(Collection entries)

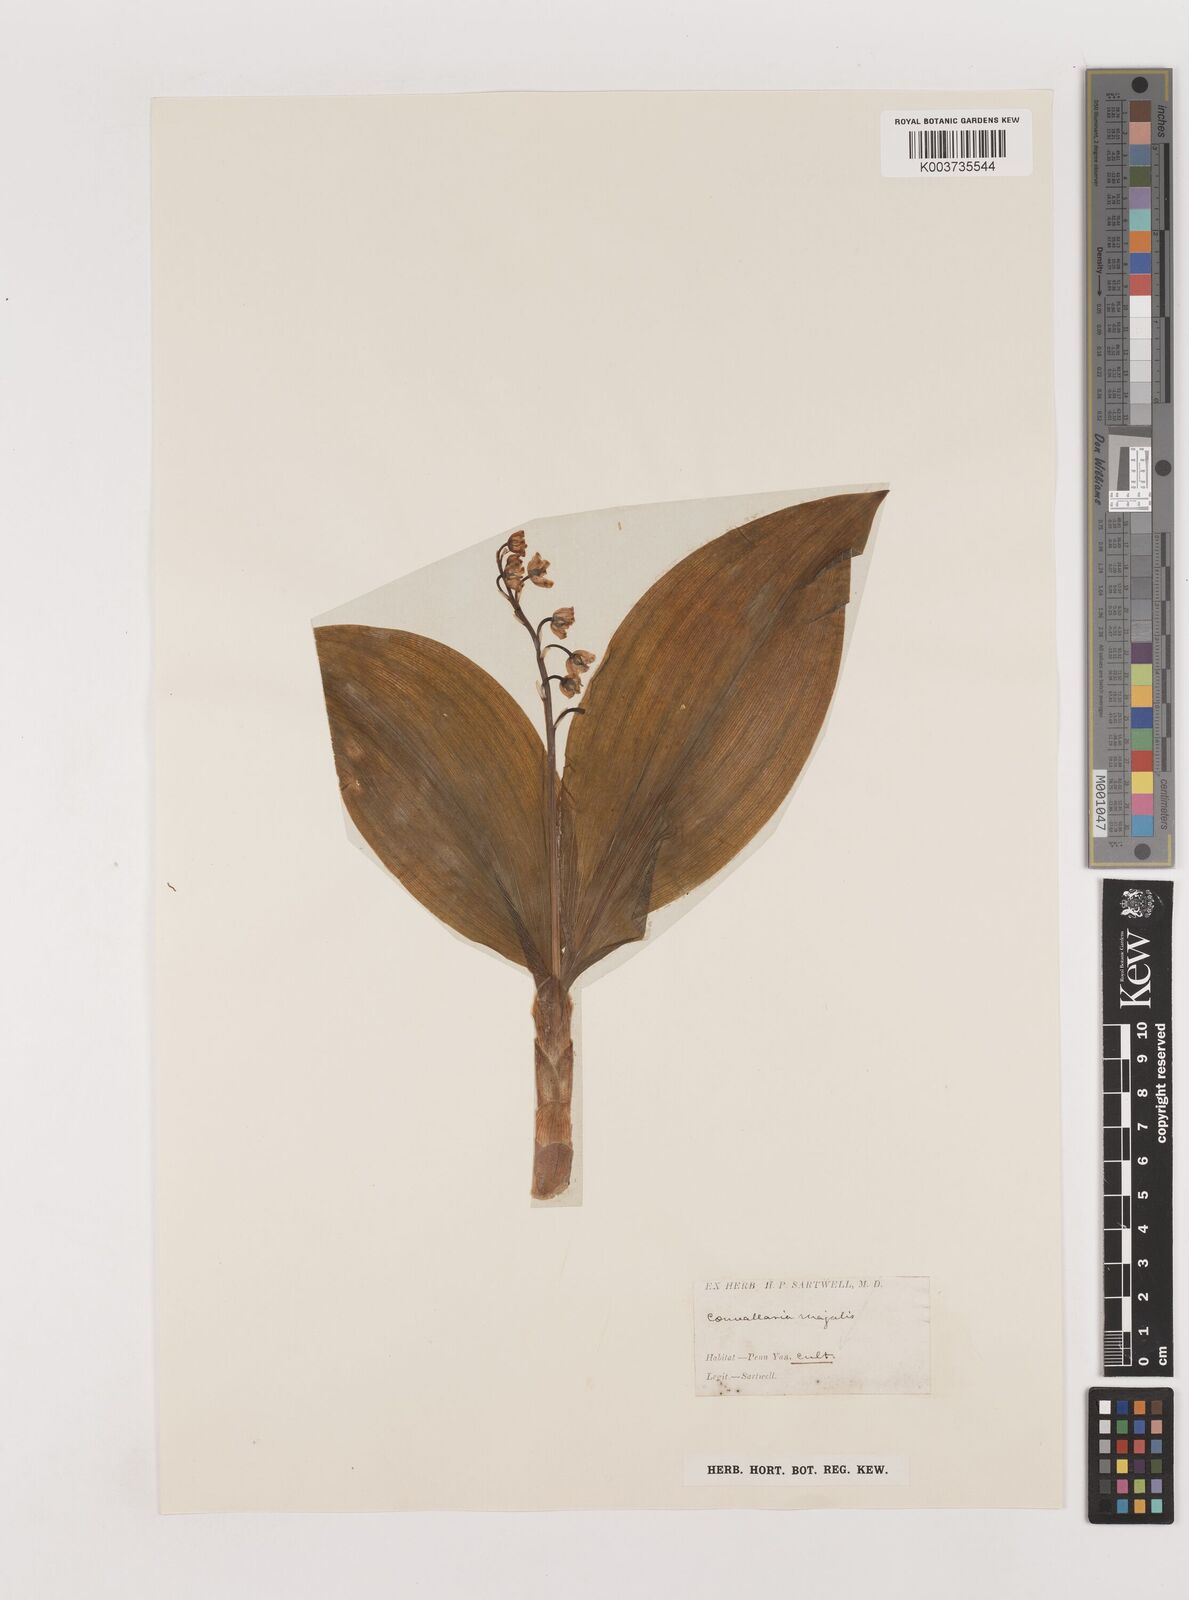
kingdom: Plantae
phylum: Tracheophyta
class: Liliopsida
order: Asparagales
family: Asparagaceae
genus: Convallaria
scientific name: Convallaria majalis
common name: Lily-of-the-valley
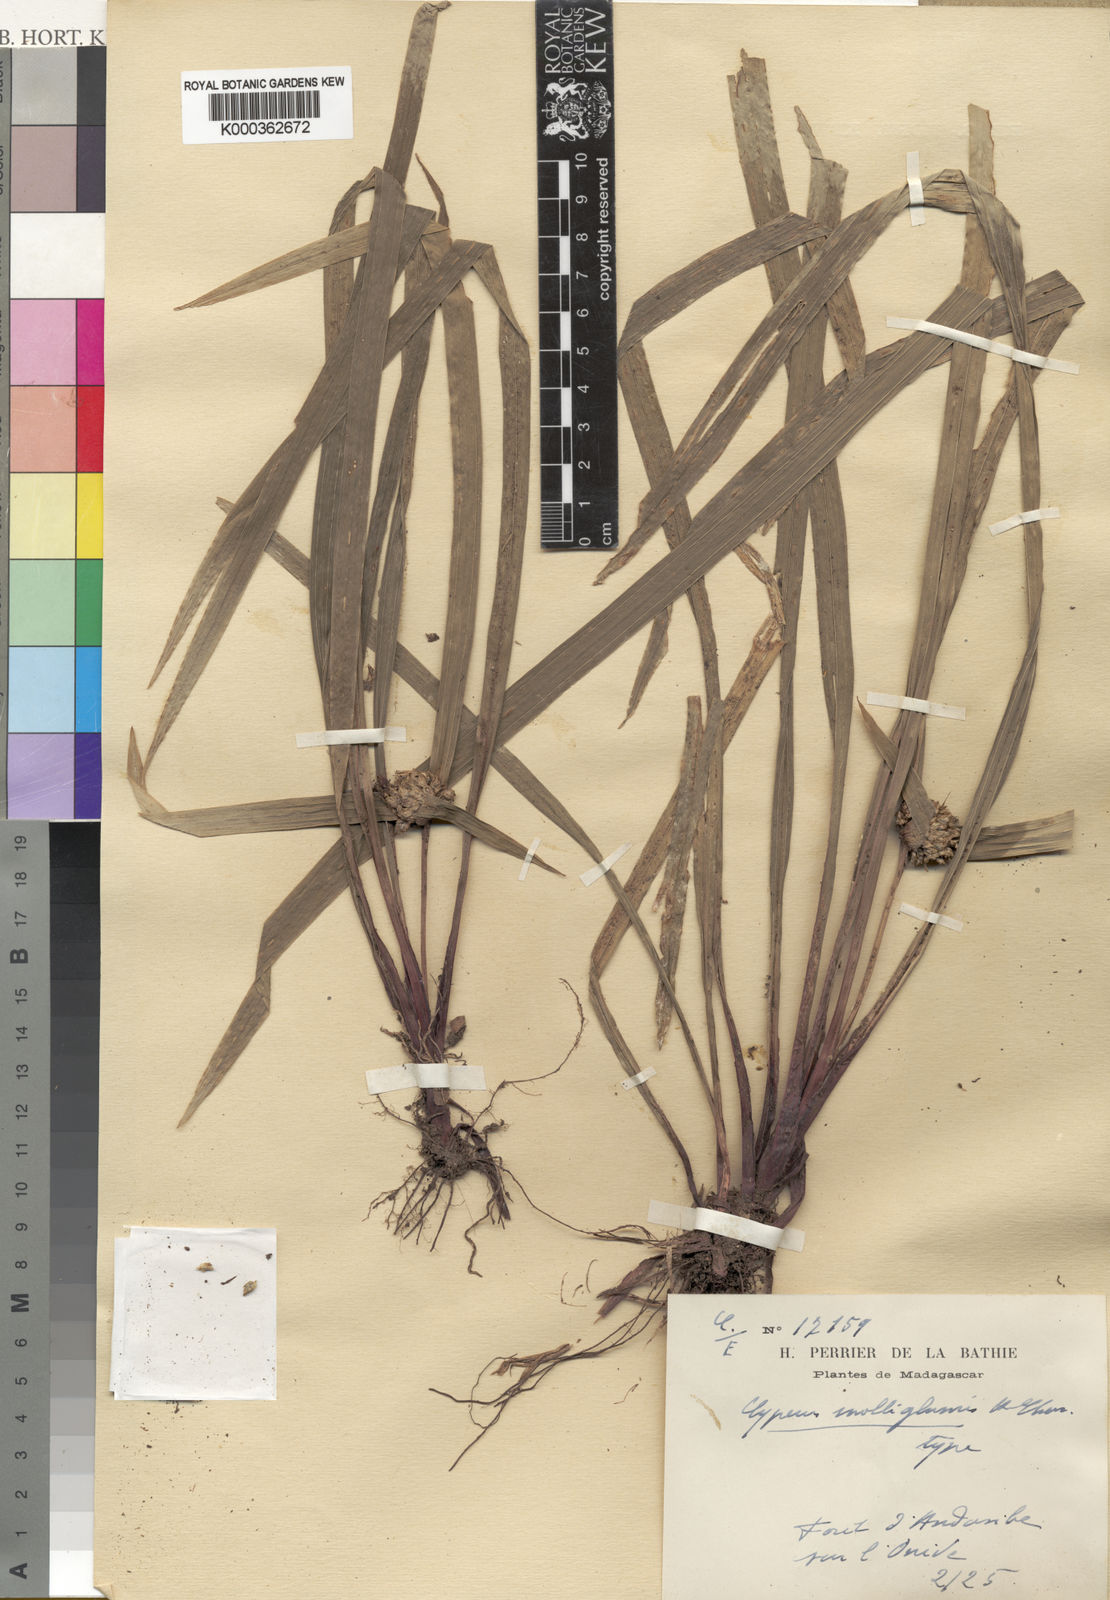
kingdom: Plantae
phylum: Tracheophyta
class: Liliopsida
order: Poales
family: Cyperaceae
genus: Cyperus
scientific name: Cyperus molliglumis
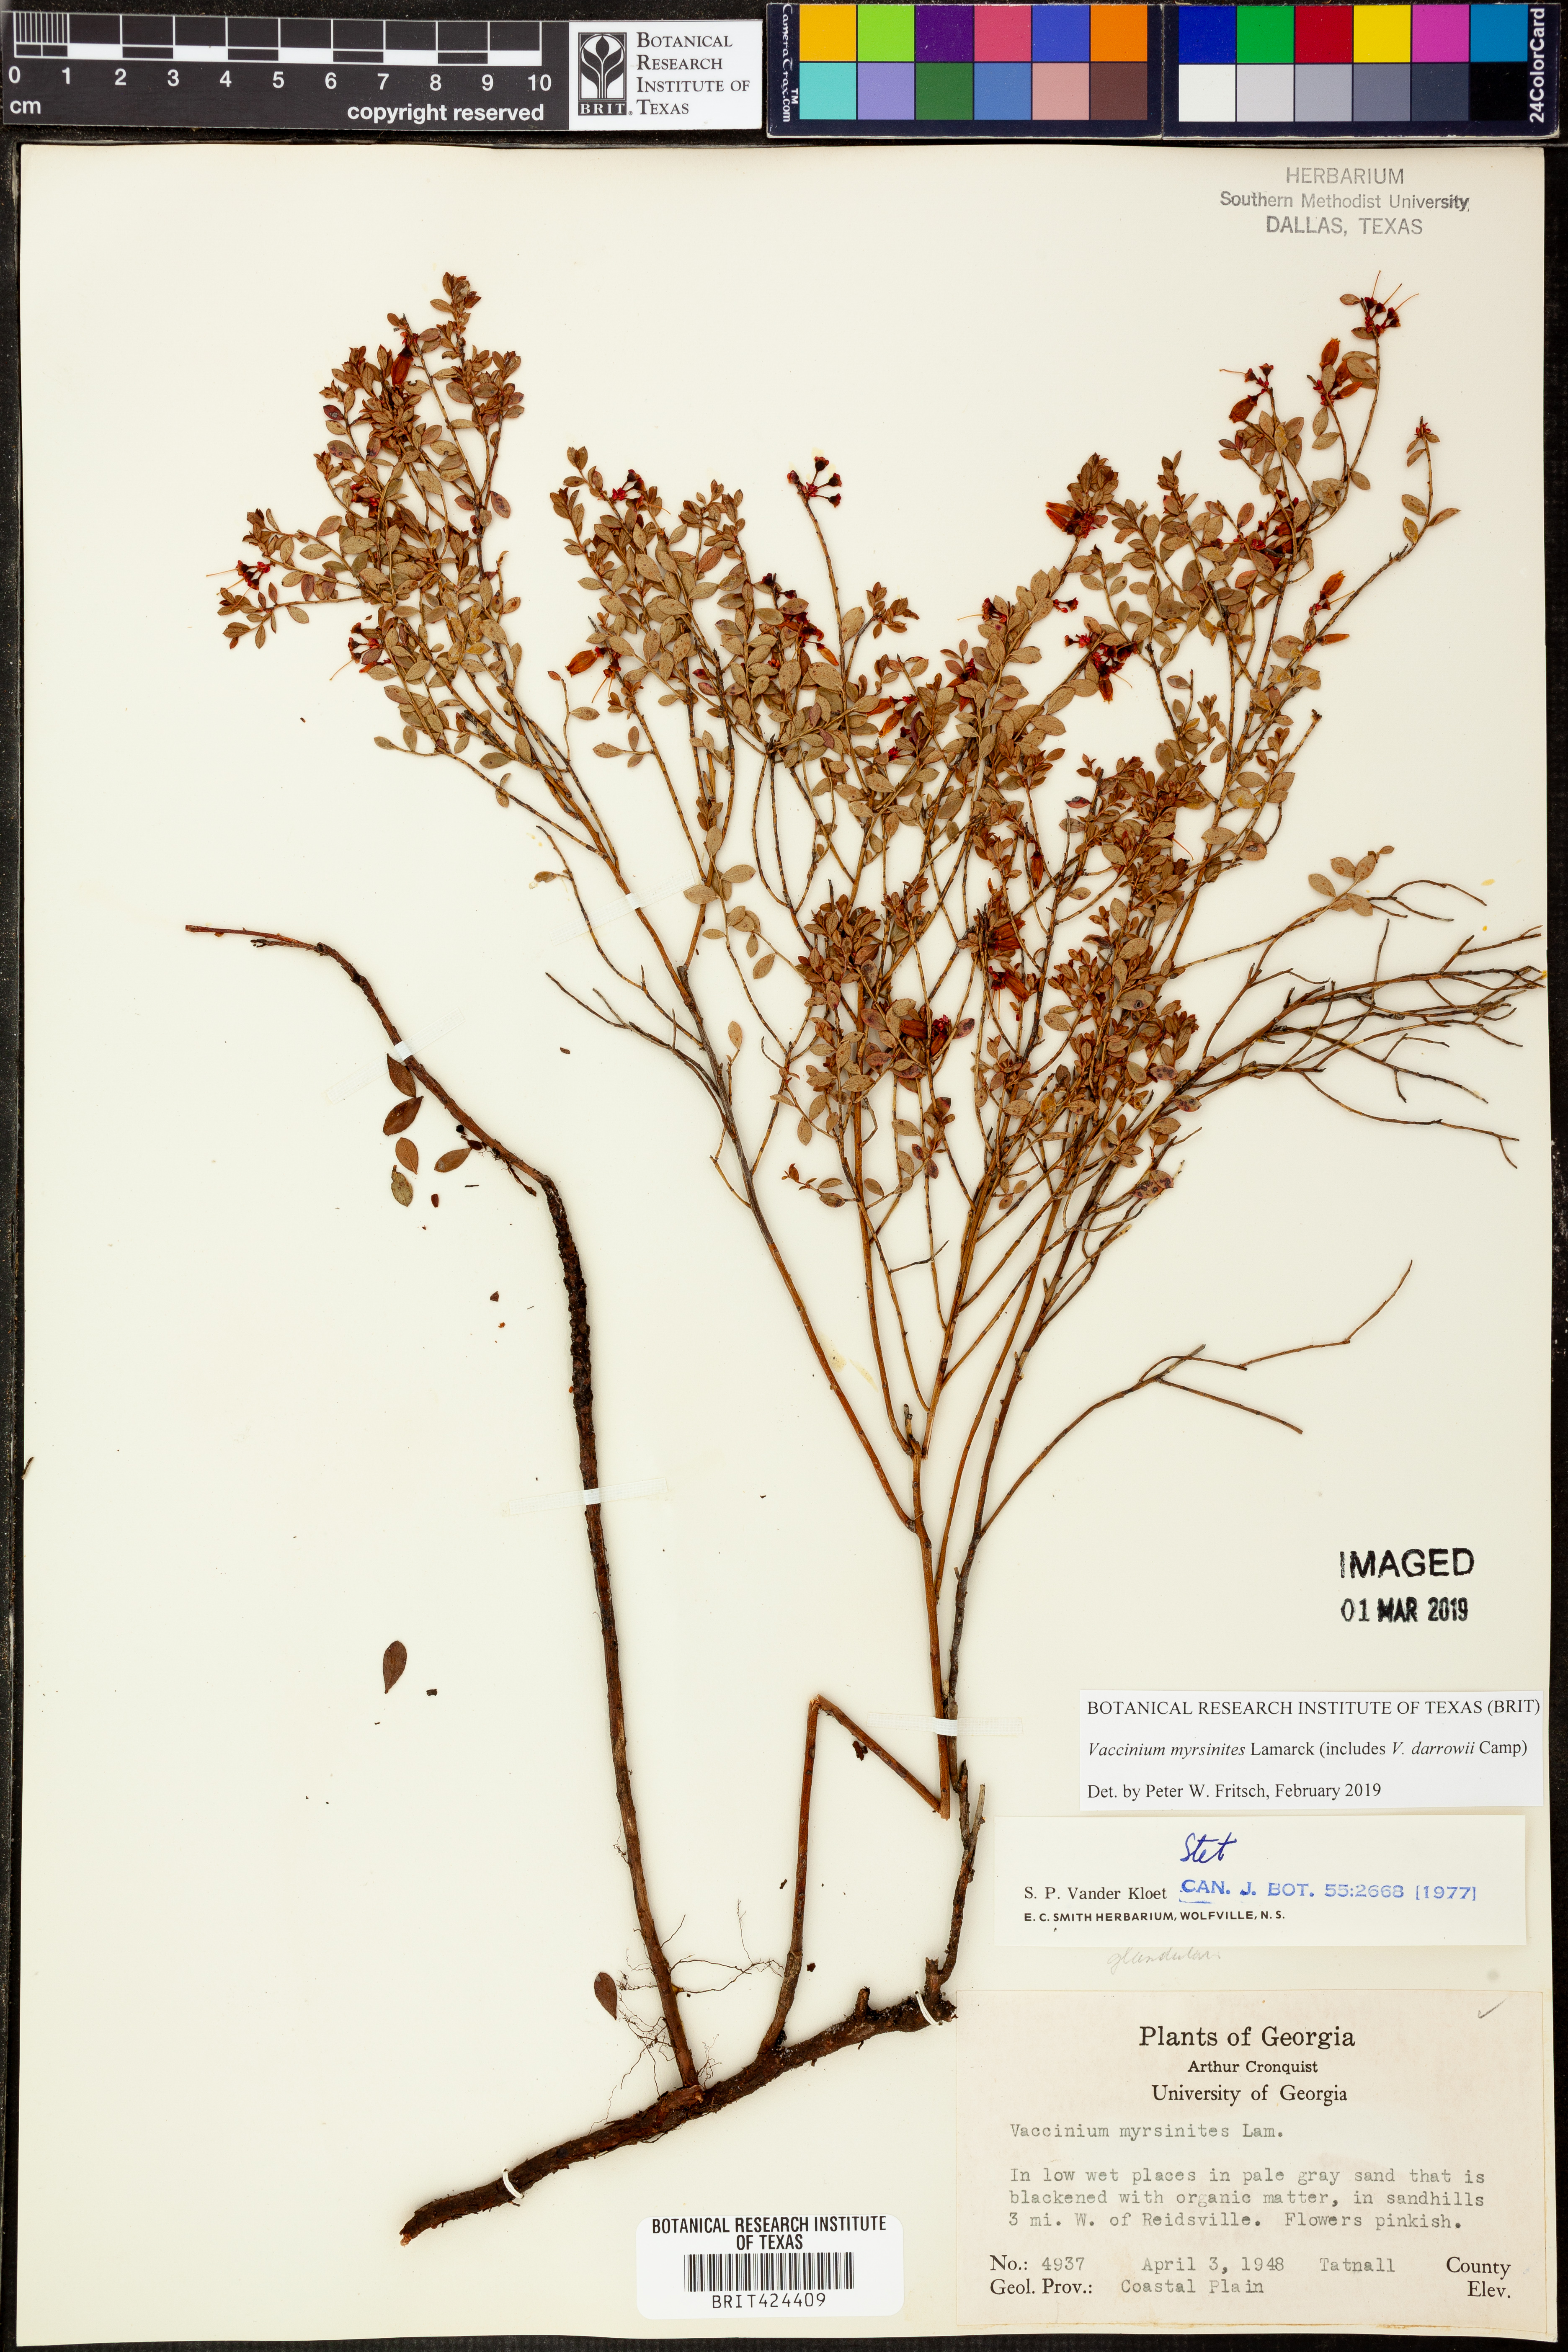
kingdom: Plantae
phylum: Tracheophyta
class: Magnoliopsida
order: Ericales
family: Ericaceae
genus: Vaccinium
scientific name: Vaccinium myrsinites
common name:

--- What is being asked ---
Can you render these lines as a numbered list, leaving out the pictures and any blank lines?

--- Final result ---
1. kingdom: Plantae
2. phylum: Tracheophyta
3. class: Liliopsida
4. order: Asparagales
5. family: Asparagaceae
6. genus: Convallaria
7. scientific name: Convallaria majalis
8. common name: Lily-of-the-valley
9. kingdom: Plantae
10. phylum: Tracheophyta
11. class: Liliopsida
12. order: Poales
13. family: Cyperaceae
14. genus: Cyperus
15. scientific name: Cyperus molliglumis
16. kingdom: Plantae
17. phylum: Tracheophyta
18. class: Magnoliopsida
19. order: Ericales
20. family: Ericaceae
21. genus: Vaccinium
22. scientific name: Vaccinium myrsinites
23. common name:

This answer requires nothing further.